## PROBLEM TO WORK ON:
Each line of the records that holds "shoulder" should be shown in full.

———

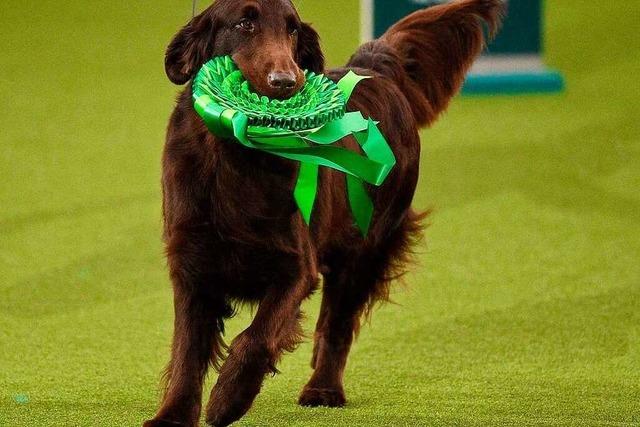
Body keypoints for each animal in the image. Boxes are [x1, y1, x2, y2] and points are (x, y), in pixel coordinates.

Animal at [145, 0, 504, 427]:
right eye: (244, 24)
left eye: (293, 30)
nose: (287, 81)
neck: (237, 157)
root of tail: (375, 68)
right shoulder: (191, 262)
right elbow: (187, 349)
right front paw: (172, 415)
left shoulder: (297, 267)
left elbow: (258, 336)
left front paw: (229, 397)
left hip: (365, 246)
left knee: (338, 323)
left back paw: (323, 388)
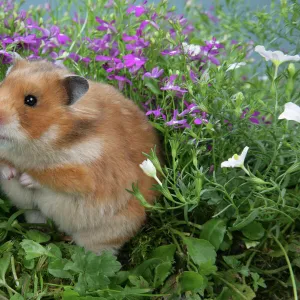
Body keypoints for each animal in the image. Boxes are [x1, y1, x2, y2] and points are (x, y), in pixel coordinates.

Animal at [0, 55, 162, 254]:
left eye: (31, 100)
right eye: (2, 85)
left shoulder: (89, 174)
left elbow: (55, 175)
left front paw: (24, 178)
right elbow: (4, 162)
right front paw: (10, 174)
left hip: (106, 233)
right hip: (33, 213)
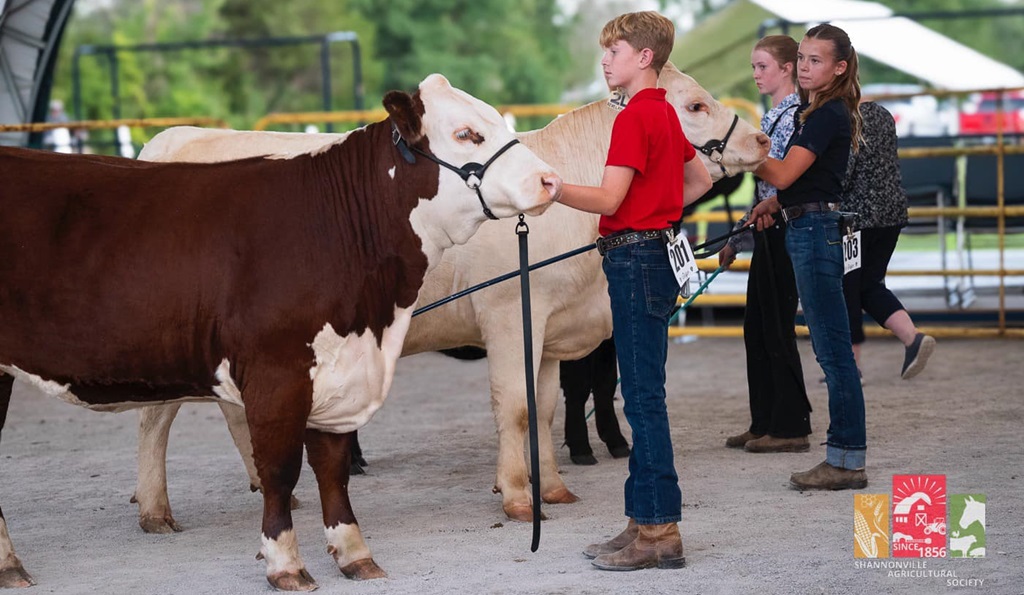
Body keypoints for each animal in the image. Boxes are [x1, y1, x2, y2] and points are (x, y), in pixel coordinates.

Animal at [0, 74, 561, 591]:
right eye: (466, 133)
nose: (550, 180)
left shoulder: (337, 370)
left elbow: (332, 467)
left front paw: (355, 554)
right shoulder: (277, 373)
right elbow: (280, 468)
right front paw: (285, 563)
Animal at [130, 62, 770, 526]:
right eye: (694, 105)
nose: (763, 138)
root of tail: (170, 140)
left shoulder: (550, 325)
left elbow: (544, 404)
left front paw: (553, 487)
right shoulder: (510, 313)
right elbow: (515, 406)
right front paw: (517, 497)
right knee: (154, 420)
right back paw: (156, 510)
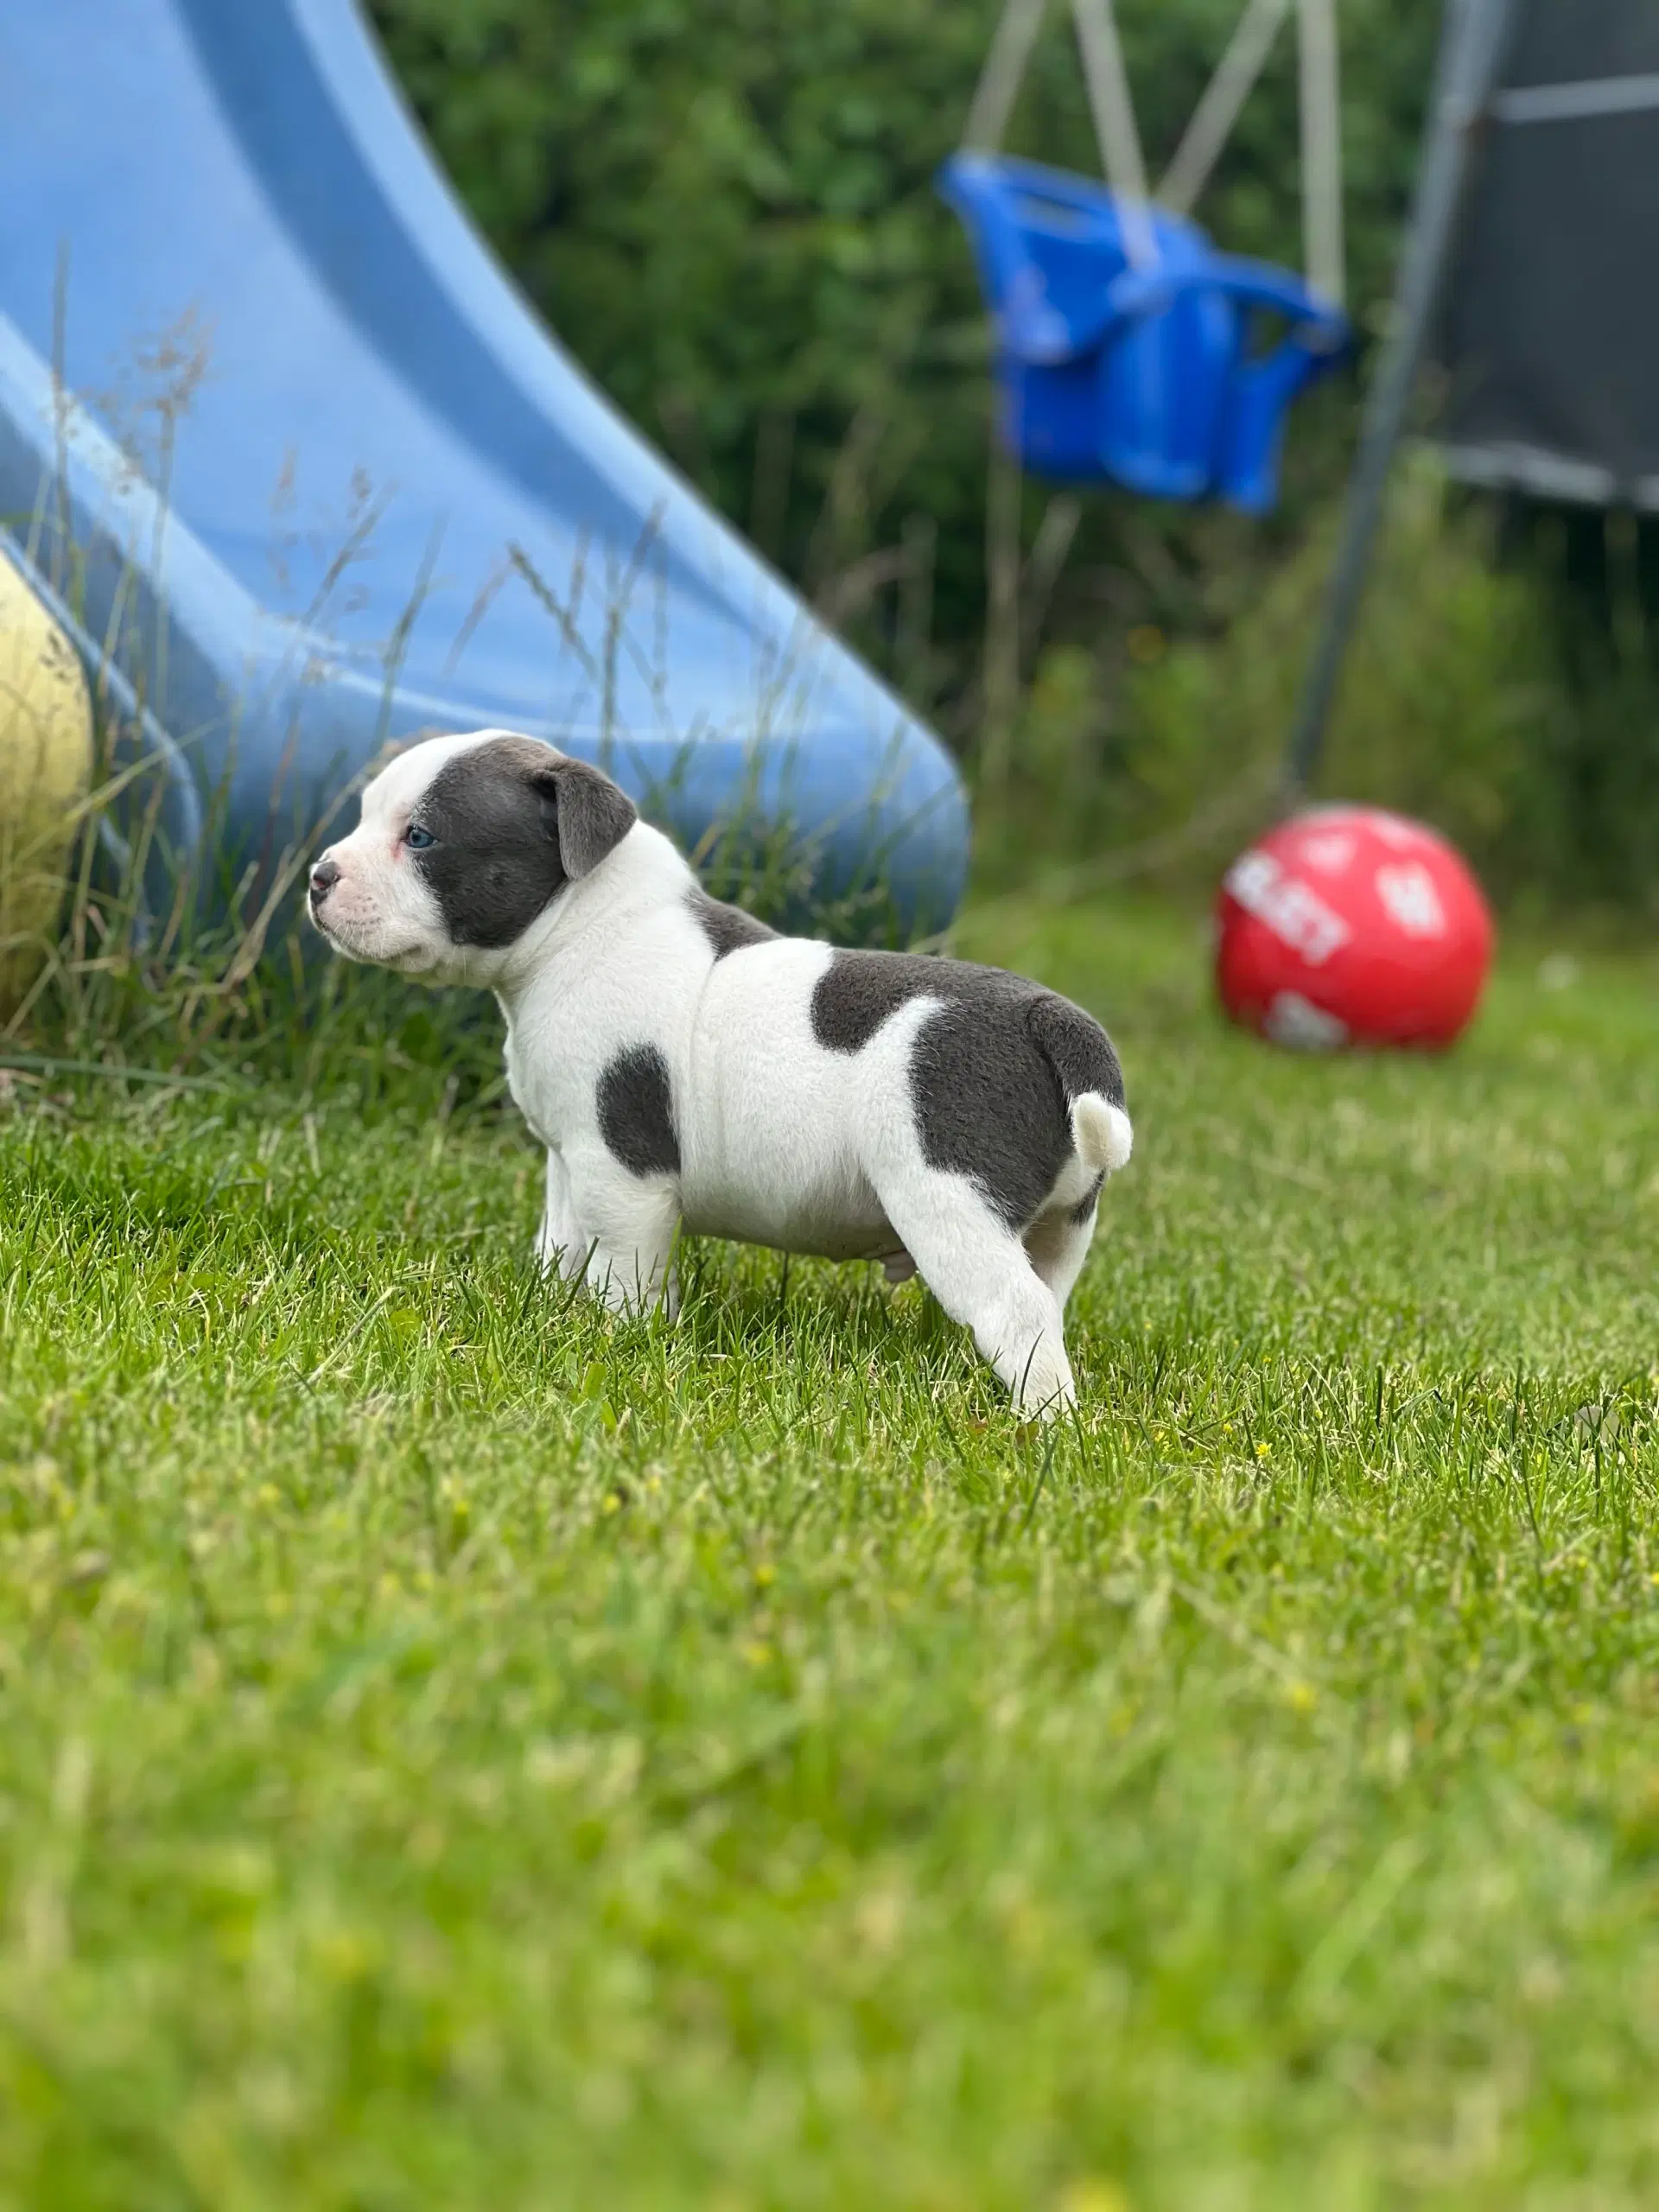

———

## REPLY TO THE TASK:
right shoulder: (191, 262)
left shoulder: (297, 267)
left shoulder: (89, 174)
left shoulder: (337, 370)
right shoulder: (277, 373)
left shoulder: (550, 325)
right shoulder: (510, 313)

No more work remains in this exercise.